The Present and the Future
Currently surgery is no longer the major treatment for lymphedema. Instead, the trend has shifted toward more conservative methods, such as comprehensive decongestive therapy, to reduce edema and remodel the shape of an enlarged limb. Are surgeries no longer necessary for the treatment of lymphedema? The answer is certainly that surgery must remain an option. As long as the lymph nodes and lymphatic vessels are clearly identifiable and accessible, surgery should never be ruled out as a possible treatment choice.

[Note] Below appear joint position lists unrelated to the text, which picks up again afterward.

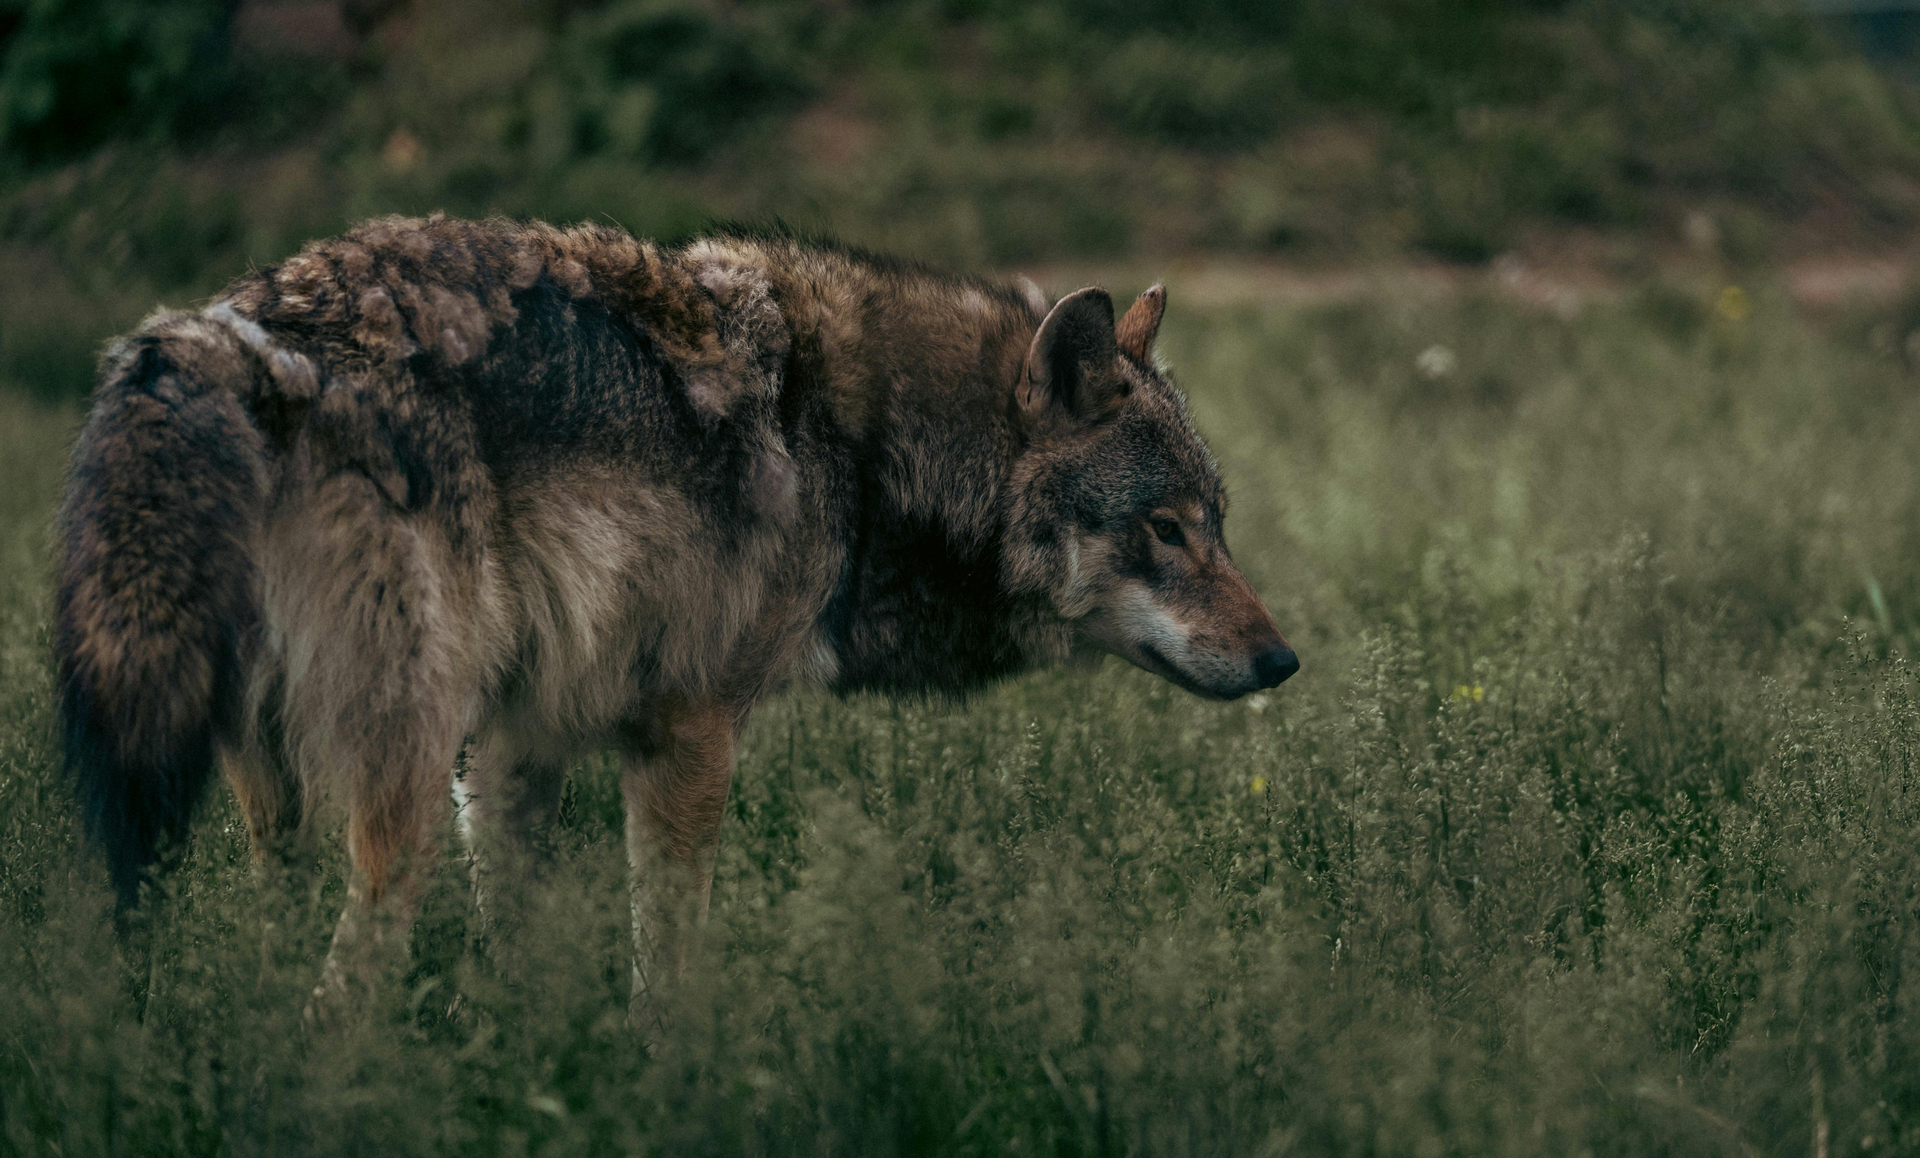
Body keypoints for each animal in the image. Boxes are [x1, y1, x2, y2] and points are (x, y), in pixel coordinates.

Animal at [53, 214, 1298, 1015]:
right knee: (339, 995)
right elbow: (671, 974)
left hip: (274, 796)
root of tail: (229, 334)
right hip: (392, 786)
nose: (1284, 659)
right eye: (1167, 529)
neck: (858, 448)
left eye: (1219, 524)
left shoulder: (511, 745)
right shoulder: (688, 733)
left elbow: (517, 960)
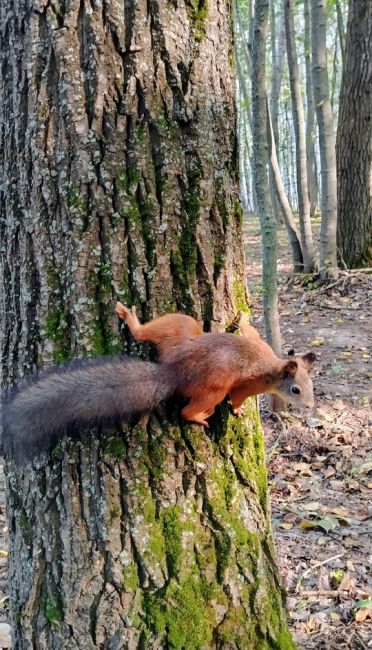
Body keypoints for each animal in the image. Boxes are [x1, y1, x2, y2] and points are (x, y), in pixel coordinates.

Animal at [2, 302, 316, 458]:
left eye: (311, 386)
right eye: (295, 390)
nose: (311, 406)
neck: (273, 366)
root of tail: (174, 370)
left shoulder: (258, 343)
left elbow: (250, 331)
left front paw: (243, 316)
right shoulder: (249, 384)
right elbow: (238, 397)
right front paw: (238, 411)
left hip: (180, 328)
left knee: (148, 333)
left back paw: (132, 321)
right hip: (213, 386)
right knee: (188, 410)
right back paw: (199, 416)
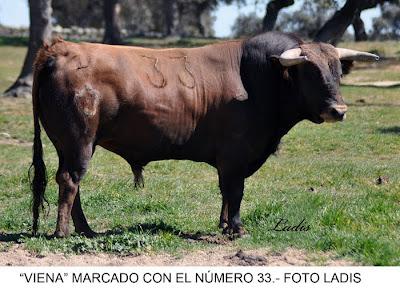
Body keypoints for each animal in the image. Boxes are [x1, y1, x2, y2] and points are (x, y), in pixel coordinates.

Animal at [29, 32, 376, 238]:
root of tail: (59, 49)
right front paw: (236, 229)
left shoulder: (231, 160)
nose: (338, 110)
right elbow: (235, 191)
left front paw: (223, 225)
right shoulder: (235, 156)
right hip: (80, 141)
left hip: (68, 145)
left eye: (338, 71)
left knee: (70, 182)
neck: (259, 78)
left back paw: (85, 229)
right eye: (310, 72)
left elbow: (226, 192)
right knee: (70, 181)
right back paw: (63, 232)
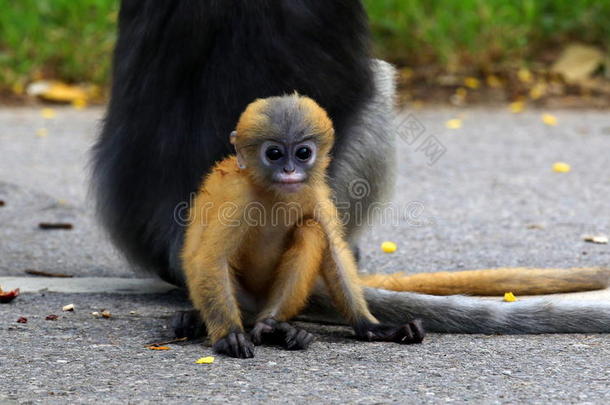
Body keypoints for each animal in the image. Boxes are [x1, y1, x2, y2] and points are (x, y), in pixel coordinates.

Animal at [179, 94, 422, 356]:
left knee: (311, 227)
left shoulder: (316, 195)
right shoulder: (238, 196)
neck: (276, 194)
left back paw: (273, 327)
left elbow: (335, 253)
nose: (289, 170)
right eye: (274, 153)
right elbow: (214, 258)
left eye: (303, 152)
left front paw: (369, 326)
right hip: (243, 298)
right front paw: (228, 335)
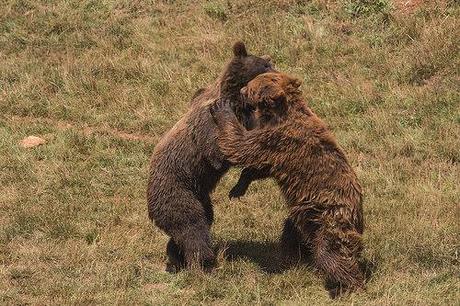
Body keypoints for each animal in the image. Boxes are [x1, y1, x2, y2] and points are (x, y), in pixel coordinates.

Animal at [147, 41, 274, 272]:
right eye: (265, 65)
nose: (276, 71)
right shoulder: (208, 125)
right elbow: (218, 151)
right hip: (178, 190)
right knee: (191, 225)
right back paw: (204, 262)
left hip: (201, 194)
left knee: (201, 221)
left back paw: (176, 257)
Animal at [210, 72, 364, 296]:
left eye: (250, 87)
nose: (240, 91)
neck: (278, 114)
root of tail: (357, 212)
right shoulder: (275, 149)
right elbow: (258, 165)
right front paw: (238, 187)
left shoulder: (279, 140)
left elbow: (242, 147)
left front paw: (221, 108)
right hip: (305, 217)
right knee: (291, 233)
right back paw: (292, 260)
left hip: (330, 215)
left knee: (331, 252)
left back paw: (347, 286)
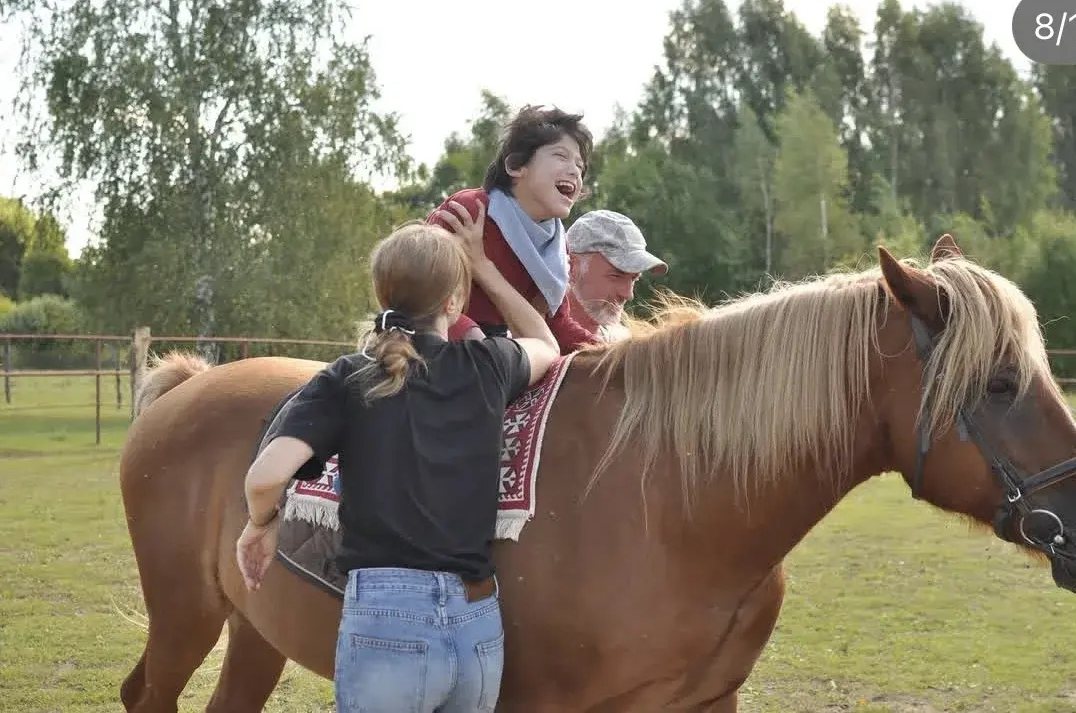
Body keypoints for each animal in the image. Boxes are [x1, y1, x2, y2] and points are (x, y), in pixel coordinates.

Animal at [117, 235, 1076, 712]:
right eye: (1000, 382)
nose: (1072, 511)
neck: (676, 505)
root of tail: (191, 381)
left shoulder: (706, 704)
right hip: (184, 615)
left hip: (255, 629)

With further advancements in medical technology and as our knowledge of the lymphatic circulation system and pathologic mechanisms of lymphatic disorders increases, Chinese surgeons will strive toward the goal of discovering successful innovations in surgical procedures for the treatment of lymphedema.
The pathology of the lymphatic system in primary lymphedema is complicated. The involvement of lymph vessels and/or lymph nodes should be considered when deciding between treatment options and should be dealt with accordingly.
Because of very bad outcomes, the socalled “debulking” procedure should not be the treatment of choice for lymphedema.
The surgeon should always consider the lymph vascular status before the start of surgical treatment for lymphedema, including secondary lymphedema.